Hadoop Developer Resume
Austin, TX
SUMMARY
- 7+ years of IT Experience in systems development, databases & analytics, with 2+ years of strong experience as Hadoop Developer.
- Expertise in Big data, Hadoop, NoSQL and various components such as HDFS, MR2, YARN, Spark, PIG, Hive, Sqoop, HBase, Cloudera Manager, Zoo keeper, Oozie, Kafka, Hue, CDH5, & HDP 2.x. Expertise in writing Hadoop Jobs for analyzing data using MapReduce, Hive, & Pig.
- Working experience on Cloudera, Horton Works Hadoop distribution.
- Extensive experience in developing PIG Latin Scripts and using Hive Query Language for data analytics.
- Experience in writing UDFs in Hive and Pig.
- Experience in Hive Partitioning and Bucketing.
- Experience in importing and exporting data using Sqoop to HDFS from Relational Database Systems.
- Experience in designing both time driven and data driven automated workflows using Oozie.
- Good exposure with NoSQL Data bases: HBase.
- Experience in AWS - S3, EC2, Redshift.
- Experience in different Hadoop distributions like Cloudera, Horton Works Distributions (HDP) and Elastic Mapreduce (EMR).
- Used HiveQL to do analysis on the data and identify different correlations
- Strong experience in J2EE, JSP, Servlets, Struts, Spring, Hibernate, JDBC, SOAP, WSDL, JSON, JQuery, Java Script, CSS and HTML, Java Multithreading, Exception Handling.
- Developed applications using Spring Framework and implemented spring modules like core container module, application context module, Aspect oriented module (AOP Module), JDBC Module, ORM Module and web module
- Experience in developing custom UDFs for Pig and Hive to in corporate methods and functionality of Python into Pig Latin and HiveQL.
- Developed MapReduce programs in Python with the Hadoop streaming API.
- Good Knowledge of Data Profiling using Informatica Data Explorer.
- Extensive experience in ETL Design and Development.
- Good Project Management Knowledge Areas and Process groups.
- Experience working in an iterative, agile software lifecycle (SDLC) with strong ability to estimate/scope the development of projects.

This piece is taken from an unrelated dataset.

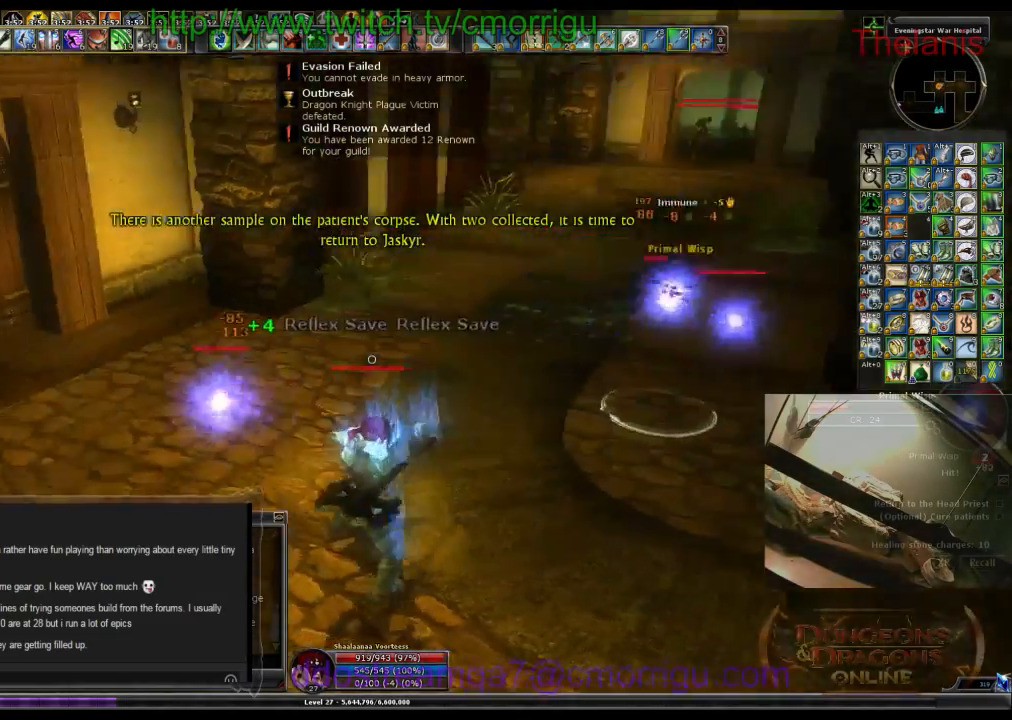
{"keys": [], "events": []}
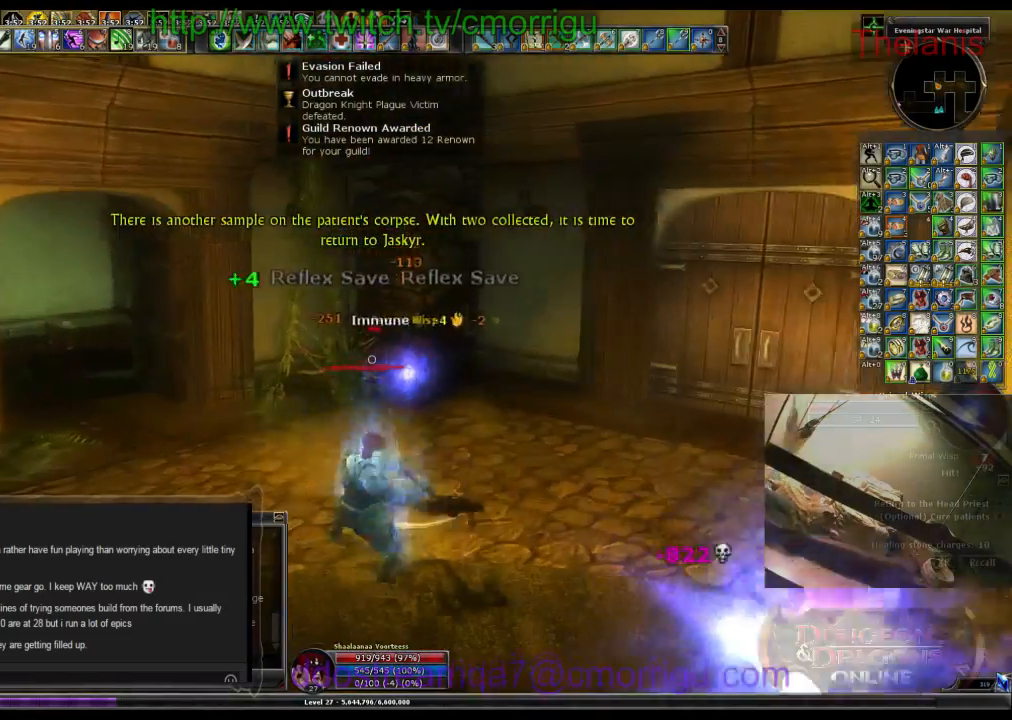
{"keys": [], "events": []}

- Well versed in OLTP Data Modeling and Strong knowledge of Entity-Relationship concepts.
- Experience in Data Cleaning and Data Preprocessing usingPython Scripting.
- Strong in RDBMS Databases, PL/SQL programming.
- Strong experience in Oracle SQL queries, PL/SQL Stored Procedures, Functions, Packages, Triggers and Cursors with Query optimizations as part of ETL Development process.
- Knowledge on Handling Hive queries using Spark SQL that integrate Spark environment.
- Hands on experience of UNIX and shell scripting to automate scripts.
- Good experience on FileZilla and WinScp tools for transferring files to UNIX environments.
TECHNICAL SKILLS
Big Data Technologies: Hadoop 2.7.x/2.5.x/2.4.x/1.x.y, HDFS, MapReduce, Sqoop 1.4.x, Oozie, Pig 0.15/0.14/0.11 , Hive 1.2.1/0.14/0.13/0.10 , ZooKeeper, Impala, Hue, Flume, HBase, Spark.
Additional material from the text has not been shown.